The data —
--
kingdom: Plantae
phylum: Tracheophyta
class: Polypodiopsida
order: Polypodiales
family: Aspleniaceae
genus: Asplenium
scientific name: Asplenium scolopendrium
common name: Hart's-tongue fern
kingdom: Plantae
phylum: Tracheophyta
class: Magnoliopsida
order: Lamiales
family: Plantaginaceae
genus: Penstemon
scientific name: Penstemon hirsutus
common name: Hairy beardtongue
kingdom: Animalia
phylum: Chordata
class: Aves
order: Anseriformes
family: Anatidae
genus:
--
Copy out, word for word, everything in the listing above from the line containing "common name: Hairy beardtongue" down to the end of the listing, including both of those lines.

common name: Hairy beardtongue
kingdom: Animalia
phylum: Chordata
class: Aves
order: Anseriformes
family: Anatidae
genus:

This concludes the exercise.